I get to hire the team.

Good point re: equity, I was trying to say compensation is competitive for both situations.

The pay for working for a "real" company... salary, normalized expectations around work/life balance, 401k, benefits, name recognition on your resume for future projects... it's almost always significantly better at "real companies" vs smaller agencies or start-ups.

That said... we wouldn't have Microsoft, Apple, Dell, etc. if everyone followed that advice.

Which boss do you like more?

> name recognition on your resume for future projects

This is a great point. No one might care if I have a big shot title at a company no one has ever heard of.

> Which boss do you like more?

The guy at the 'better' company seems kinder and has more experience. The smaller company guy is younger and less experienced and tougher. Probably would be "easier" to work for the former, but I don't know if I would develop as much professionally.

Depends on what skill sets you want to improve on. If you want to start managing people then no better way to acquire that skill than to actually do it. If you don't want to acquire managerial skills then you should stick with better people.

In general when I'm making these decisions it always comes down to which group of people I like better regardless of the technology stack.

Take the manager role. It's the hardest to get between the 2. There are many great companies and a zillion individual contributor positions out there.
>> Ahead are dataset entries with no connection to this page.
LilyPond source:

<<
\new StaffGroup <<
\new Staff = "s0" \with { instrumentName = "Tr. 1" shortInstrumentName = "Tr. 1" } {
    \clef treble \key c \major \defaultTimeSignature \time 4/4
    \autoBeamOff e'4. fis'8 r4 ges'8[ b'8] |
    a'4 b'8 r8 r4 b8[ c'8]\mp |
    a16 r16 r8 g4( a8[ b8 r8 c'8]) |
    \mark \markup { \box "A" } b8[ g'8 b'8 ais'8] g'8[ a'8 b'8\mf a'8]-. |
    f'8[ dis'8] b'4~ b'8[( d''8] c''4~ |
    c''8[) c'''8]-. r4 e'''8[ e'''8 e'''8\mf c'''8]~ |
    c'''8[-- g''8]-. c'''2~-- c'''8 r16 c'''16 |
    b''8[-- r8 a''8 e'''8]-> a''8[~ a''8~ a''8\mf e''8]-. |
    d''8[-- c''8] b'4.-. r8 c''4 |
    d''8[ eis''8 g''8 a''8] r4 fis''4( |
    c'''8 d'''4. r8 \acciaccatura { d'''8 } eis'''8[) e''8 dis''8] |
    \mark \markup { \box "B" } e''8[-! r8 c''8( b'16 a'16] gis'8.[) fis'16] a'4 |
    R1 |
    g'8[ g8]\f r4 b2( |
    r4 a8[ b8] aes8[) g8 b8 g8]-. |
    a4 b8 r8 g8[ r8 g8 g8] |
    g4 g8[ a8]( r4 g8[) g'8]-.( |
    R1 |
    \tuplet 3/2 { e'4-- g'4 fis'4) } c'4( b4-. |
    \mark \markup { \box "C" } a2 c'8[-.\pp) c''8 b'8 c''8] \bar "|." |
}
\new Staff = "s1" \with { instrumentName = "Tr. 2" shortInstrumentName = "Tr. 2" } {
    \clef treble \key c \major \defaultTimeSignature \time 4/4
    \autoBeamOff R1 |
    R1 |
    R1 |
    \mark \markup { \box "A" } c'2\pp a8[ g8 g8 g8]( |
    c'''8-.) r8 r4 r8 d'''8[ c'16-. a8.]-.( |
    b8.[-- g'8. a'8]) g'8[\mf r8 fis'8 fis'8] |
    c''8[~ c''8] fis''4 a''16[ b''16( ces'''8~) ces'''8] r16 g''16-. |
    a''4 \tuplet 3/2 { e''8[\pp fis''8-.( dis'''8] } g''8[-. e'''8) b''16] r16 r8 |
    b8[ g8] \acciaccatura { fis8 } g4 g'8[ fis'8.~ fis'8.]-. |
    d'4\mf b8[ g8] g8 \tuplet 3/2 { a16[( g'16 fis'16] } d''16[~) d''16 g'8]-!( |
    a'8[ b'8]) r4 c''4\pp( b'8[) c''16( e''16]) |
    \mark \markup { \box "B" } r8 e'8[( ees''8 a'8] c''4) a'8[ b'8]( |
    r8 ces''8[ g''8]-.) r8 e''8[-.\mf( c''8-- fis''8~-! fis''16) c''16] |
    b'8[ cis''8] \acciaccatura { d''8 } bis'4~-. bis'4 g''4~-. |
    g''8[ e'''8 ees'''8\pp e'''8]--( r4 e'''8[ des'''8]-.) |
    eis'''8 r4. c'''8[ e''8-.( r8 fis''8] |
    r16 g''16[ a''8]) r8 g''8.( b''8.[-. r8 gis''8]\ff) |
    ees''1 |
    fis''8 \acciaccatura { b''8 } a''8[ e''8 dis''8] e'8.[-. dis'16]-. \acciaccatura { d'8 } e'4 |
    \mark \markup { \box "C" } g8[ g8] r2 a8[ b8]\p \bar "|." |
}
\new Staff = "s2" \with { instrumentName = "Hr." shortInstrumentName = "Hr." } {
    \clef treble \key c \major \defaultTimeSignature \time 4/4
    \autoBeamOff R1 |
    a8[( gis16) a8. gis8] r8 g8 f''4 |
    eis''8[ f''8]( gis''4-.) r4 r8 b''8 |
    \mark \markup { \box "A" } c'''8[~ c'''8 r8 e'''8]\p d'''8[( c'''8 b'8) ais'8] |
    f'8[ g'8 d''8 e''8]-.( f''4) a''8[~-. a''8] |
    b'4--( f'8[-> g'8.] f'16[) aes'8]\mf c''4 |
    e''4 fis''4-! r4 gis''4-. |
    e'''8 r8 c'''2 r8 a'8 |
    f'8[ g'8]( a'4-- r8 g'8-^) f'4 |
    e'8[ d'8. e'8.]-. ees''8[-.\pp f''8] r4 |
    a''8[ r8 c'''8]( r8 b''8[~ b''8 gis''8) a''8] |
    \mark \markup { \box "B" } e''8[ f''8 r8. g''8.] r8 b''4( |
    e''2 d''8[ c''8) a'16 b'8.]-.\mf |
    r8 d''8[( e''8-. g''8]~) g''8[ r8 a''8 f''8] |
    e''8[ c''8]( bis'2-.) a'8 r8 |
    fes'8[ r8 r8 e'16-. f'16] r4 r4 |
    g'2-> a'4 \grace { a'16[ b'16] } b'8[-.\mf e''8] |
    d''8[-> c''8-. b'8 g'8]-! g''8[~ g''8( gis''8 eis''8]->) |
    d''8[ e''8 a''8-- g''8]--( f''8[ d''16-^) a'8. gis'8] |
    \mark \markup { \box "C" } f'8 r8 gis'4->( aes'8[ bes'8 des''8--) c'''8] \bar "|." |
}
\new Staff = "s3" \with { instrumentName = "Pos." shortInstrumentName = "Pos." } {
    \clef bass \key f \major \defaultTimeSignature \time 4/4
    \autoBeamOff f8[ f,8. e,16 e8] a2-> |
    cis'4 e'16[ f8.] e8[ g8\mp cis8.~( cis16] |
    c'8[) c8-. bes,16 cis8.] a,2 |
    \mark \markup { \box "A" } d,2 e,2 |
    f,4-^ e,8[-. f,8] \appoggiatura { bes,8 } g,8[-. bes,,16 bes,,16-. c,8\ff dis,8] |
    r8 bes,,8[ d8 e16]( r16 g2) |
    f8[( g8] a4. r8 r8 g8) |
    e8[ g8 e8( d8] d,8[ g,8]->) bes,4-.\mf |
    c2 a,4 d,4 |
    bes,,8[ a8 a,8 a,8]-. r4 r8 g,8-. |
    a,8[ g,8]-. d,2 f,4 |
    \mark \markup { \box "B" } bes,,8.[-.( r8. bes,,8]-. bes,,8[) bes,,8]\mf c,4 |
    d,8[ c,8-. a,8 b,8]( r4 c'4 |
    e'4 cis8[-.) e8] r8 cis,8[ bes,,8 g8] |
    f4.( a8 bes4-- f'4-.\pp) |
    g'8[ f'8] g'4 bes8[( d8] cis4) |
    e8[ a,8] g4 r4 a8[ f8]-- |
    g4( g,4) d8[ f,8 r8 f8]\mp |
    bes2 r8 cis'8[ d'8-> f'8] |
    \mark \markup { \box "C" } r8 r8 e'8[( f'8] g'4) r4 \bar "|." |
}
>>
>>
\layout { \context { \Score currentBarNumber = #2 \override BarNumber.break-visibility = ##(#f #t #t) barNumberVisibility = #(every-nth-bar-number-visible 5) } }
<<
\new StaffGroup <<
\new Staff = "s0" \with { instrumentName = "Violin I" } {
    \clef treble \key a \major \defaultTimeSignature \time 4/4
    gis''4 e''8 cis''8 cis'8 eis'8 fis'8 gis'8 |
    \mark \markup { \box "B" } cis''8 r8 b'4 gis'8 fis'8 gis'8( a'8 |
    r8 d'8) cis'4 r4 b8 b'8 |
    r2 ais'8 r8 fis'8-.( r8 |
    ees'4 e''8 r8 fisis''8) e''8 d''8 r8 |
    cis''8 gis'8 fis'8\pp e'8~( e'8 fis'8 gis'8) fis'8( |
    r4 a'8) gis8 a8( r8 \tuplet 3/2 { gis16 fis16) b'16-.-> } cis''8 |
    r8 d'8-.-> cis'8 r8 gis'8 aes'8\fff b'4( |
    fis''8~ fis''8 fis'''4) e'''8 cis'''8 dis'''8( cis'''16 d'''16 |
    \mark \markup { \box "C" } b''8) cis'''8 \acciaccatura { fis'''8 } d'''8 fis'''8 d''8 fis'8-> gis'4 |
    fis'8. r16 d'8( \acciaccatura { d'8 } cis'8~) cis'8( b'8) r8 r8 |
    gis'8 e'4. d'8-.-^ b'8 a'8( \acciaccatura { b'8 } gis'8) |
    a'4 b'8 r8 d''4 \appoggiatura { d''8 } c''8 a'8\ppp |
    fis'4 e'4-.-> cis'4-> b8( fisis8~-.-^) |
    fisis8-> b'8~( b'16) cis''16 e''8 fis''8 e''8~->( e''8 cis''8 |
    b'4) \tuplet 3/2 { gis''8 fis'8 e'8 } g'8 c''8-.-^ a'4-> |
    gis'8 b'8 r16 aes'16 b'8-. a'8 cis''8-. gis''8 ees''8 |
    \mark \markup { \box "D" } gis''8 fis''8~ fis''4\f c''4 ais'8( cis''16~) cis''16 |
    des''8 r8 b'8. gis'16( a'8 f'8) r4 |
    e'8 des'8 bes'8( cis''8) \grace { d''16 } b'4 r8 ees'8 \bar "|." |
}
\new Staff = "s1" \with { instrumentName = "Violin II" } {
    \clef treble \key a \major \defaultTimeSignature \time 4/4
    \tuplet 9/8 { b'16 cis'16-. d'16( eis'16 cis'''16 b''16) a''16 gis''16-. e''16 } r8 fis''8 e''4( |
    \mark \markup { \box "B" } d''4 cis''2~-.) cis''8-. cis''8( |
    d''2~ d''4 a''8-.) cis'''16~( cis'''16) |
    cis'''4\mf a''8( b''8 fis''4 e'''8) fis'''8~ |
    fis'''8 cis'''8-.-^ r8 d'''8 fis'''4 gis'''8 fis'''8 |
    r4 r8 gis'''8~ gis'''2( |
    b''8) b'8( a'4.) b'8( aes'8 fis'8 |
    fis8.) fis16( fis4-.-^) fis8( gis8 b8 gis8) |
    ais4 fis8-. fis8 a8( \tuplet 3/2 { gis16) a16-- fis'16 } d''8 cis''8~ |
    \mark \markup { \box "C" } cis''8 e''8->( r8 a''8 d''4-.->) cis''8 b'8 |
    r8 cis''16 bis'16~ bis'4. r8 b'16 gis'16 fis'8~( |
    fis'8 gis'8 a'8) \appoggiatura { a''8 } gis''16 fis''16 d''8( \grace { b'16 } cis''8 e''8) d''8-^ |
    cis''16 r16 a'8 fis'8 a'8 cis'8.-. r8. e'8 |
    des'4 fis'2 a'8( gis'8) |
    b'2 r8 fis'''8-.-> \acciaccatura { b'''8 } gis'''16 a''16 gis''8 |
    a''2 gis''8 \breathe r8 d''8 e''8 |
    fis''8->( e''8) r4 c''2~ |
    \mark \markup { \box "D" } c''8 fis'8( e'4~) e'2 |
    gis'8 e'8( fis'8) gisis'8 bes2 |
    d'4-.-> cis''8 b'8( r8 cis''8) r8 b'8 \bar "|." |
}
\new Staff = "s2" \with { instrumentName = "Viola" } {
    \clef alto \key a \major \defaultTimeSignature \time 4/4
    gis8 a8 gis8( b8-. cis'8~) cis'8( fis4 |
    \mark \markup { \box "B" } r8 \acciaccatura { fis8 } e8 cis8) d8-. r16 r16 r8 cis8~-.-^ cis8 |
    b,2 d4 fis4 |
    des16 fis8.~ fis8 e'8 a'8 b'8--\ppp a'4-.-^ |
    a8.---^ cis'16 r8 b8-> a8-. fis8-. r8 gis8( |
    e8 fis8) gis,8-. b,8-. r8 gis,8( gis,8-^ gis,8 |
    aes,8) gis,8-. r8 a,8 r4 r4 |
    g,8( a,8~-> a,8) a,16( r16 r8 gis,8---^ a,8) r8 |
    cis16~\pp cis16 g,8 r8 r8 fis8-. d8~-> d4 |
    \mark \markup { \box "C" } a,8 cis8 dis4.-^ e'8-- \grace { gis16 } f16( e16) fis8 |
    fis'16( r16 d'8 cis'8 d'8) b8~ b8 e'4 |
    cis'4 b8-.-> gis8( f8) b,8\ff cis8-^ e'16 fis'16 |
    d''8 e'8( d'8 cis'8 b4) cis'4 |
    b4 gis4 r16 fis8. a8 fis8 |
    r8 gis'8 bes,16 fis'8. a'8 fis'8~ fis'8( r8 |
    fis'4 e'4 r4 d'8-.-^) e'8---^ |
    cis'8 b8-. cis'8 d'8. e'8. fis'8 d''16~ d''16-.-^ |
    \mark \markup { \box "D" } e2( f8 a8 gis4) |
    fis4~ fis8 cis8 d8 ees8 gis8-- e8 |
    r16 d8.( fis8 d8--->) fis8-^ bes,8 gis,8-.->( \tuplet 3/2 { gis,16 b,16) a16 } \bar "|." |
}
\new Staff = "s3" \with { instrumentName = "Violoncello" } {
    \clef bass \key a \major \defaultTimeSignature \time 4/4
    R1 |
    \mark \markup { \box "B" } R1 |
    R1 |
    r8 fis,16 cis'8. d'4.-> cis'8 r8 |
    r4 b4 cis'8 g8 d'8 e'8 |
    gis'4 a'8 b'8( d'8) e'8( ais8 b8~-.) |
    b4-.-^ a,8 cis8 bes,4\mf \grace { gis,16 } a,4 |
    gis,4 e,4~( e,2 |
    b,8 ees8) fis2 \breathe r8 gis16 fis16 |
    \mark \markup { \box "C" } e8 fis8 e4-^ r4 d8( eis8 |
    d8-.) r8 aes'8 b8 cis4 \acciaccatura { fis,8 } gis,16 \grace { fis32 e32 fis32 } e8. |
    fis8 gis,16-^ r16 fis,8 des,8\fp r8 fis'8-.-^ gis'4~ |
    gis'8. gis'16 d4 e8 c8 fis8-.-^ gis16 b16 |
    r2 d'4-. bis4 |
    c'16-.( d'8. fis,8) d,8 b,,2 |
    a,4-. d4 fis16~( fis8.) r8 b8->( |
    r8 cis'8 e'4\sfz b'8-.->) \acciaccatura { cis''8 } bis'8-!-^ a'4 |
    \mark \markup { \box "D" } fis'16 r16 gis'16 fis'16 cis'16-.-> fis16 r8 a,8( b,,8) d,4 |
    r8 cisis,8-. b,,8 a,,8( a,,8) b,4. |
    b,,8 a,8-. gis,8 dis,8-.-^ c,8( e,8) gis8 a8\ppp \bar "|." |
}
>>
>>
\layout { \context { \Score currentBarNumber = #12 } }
Stay in that company for 1-2 years and apply at a better company as a manager. Stupid recruiters will look at your current title. So either move horizontally or vertically...
Don't really have anything to add, just wanted to say this is a very good point.
I would always choose the company with smarter people, it will be better in the long run I think (learn from them, push your limits, grow your network with smart people and their network, etc.)
I think I would go with the better company. Im not sure I would want to be in charge of a team when you might not see eye to eye with your bosses.
Do you intend on founding your own business or leading other businesses?
My dream job is CTO / founder at a tech company. I've attempted a few ideas but nothing's taken off so I'm trying to do the next best thing in someone else's company.
If you want to be a founder, it only makes sense to surround yourself with other brilliant people you can build with. Managing any team is beneficial for the resume, and that doesn't matter much if you're dedicated to building your own company. I'd recommend whichever option you believe empowers you to innovate; while giving you the flexibility to understand the context/foundation to successfully running your own business.
Lead the small team. You will grow more.
I would be big fish in small pound rather small fish in big pound.
Thanks for your response! Could you explain why?